──────── Text

Die Frettchendame Britney B. wartete in Altona auf ihre Rettung - am 02. Juli hat sie dort eine Finderin entdeckt und in den HTV gebracht. Bis heute hat sie offensichtlich niemand vermisst oder nach ihr gefragt. Das Frettchen hatte starken Ohrmilbenbefall, zu lange Krallen und zum Teil schütteres Fell am Kopf. Dank guter Pflege zeigt es sich mittlerweile munter. Gerade Kleintiere werden häufig wie Abfall entsorgt, sie können sich oft nicht bemerkbar machen und verenden qualvoll.

In dieser Box hat man Maja ausgesetzt.
Auch Mama Ella ist sich selbst überlassen worden.
Einfach über den Zaun geworfen wurde unser Farin.

Am 08. Juli kam diese dreifarbige Katze, die im HTV Maja genannt wurde, als Fundtier ins Tierheim. In einem Waldstück harrte sie allein gelassen in einer Transportbox aus. Der Käfig war geöffnet und vor ihm lag etwas Futter – dennoch hätte Maja in der Natur wohl nicht lange überlebt.

Am 13. August wurde diese etwa einjährige Katze, im Tierheim Süderstraße heißt sie Ella, in einem Transportkorb ausgesetzt. Bei der Aufnahme hatte Ella ein stark ausgebildetes, laktierendes Gesäuge. Das weist darauf hin, dass sie Nachwuchs hatte. Ob die Katzenkinder zu früh von ihrer Mutter getrennt wurden – ohne Ersatzmilch ein Todesurteil – oder verstorben sind, bleibt unklar.

Die Grausamkeit kennt keine Grenzen – so sind nicht nur Säugetiere unter den Sommeropfern. Hahn Farin wurde wie Müll entsorgt. Am 17. Juli warf man ihn auf das Grundstück seiner Finderin. Farin hatte Durchfall und eine ganz verklebte Kloake, darüber hinaus hatte er mit Hautproblemen zu kämpfen und kupierte Schwingen, sodass er nicht fliegen konnte.

In einem blutverschmierten Karton wurden diese beiden Kaninchen, Krümel und Klara getauft, gefunden - ausgesetzt an einer Autobahnraststätte in der Lüneburger Heide. Krümel konnte leider nur noch erlöst werden: Sie hatte einen deutlich sichtbaren und aufgeplatzten Tumor zwischen den Vorderläufen, der ihr große Schmerzen bereitet haben muss. Ein Schicksal, das hätte verhindert werden können, wenn sich ausreichend um ihr Wohl gekümmert worden oder sie zumindest in einem Tierheim abgegeben worden wäre. Klara konnte immerhin in liebevolle Hände vermittelt werden.

────────────────
──────── Erfasste Daten

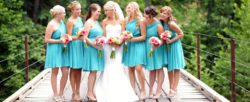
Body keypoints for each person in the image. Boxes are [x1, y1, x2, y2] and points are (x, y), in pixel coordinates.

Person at [95, 1, 138, 102]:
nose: (105, 12)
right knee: (108, 67)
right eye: (104, 10)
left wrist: (119, 42)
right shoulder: (104, 22)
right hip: (108, 48)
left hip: (119, 47)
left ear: (112, 10)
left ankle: (120, 91)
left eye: (106, 10)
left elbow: (123, 34)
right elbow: (104, 36)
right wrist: (108, 42)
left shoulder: (121, 21)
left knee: (118, 67)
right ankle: (106, 91)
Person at [122, 1, 146, 100]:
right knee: (130, 68)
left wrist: (132, 38)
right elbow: (122, 33)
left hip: (139, 45)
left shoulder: (141, 20)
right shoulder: (125, 20)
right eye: (128, 7)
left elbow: (144, 36)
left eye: (131, 7)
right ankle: (132, 90)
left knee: (138, 68)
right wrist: (124, 37)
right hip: (129, 46)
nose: (128, 9)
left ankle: (143, 90)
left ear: (136, 9)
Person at [44, 5, 69, 102]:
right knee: (55, 72)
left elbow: (63, 34)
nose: (65, 14)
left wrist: (67, 38)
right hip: (54, 49)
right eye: (63, 13)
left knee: (65, 71)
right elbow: (46, 39)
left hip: (63, 49)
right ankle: (55, 94)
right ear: (58, 14)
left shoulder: (62, 22)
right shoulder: (51, 24)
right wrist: (59, 41)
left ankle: (61, 93)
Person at [160, 6, 185, 98]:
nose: (163, 14)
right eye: (162, 12)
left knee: (176, 67)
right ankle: (171, 87)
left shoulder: (171, 24)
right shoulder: (162, 22)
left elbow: (181, 33)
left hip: (174, 45)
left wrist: (171, 41)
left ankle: (174, 89)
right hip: (167, 46)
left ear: (169, 15)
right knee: (170, 67)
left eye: (165, 13)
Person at [82, 3, 104, 101]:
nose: (99, 13)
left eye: (99, 11)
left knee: (95, 71)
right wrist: (94, 45)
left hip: (97, 48)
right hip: (91, 48)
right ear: (92, 11)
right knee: (93, 71)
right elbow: (85, 37)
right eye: (98, 11)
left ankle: (91, 91)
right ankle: (89, 93)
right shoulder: (89, 22)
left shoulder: (97, 22)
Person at [142, 6, 165, 99]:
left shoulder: (158, 25)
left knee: (159, 68)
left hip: (157, 49)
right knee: (152, 69)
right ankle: (150, 90)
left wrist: (157, 45)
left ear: (150, 15)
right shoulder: (145, 22)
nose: (144, 16)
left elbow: (162, 39)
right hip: (149, 48)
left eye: (145, 14)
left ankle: (158, 90)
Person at [66, 1, 84, 101]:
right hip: (74, 46)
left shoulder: (80, 19)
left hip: (80, 45)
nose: (79, 11)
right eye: (77, 9)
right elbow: (69, 37)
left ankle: (78, 91)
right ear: (72, 10)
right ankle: (74, 93)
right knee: (73, 69)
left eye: (80, 9)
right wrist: (78, 37)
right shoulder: (70, 21)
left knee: (79, 69)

────────────────

= Aufgaben =
**A)** Wo wurden die Kaninchen Krümel und Klara laut Text ausgesetzt?
**B)** Schreiben Sie aus dem Text den Abschnitt von „In einem blutverschmierten“ bis „Hände vermittelt werden.“ ab.
Die Einträge braucht man zum Bearbeiten nicht.

= Lösungen =
**A)** An einer Autobahnraststätte in der Lüneburger Heide.

**B)**
In einem blutverschmierten Karton wurden diese beiden Kaninchen, Krümel und Klara getauft, gefunden - ausgesetzt an einer Autobahnraststätte in der Lüneburger Heide. Krümel konnte leider nur noch erlöst werden: Sie hatte einen deutlich sichtbaren und aufgeplatzten Tumor zwischen den Vorderläufen, der ihr große Schmerzen bereitet haben muss. Ein Schicksal, das hätte verhindert werden können, wenn sich ausreichend um ihr Wohl gekümmert worden oder sie zumindest in einem Tierheim abgegeben worden wäre. Klara konnte immerhin in liebevolle Hände vermittelt werden.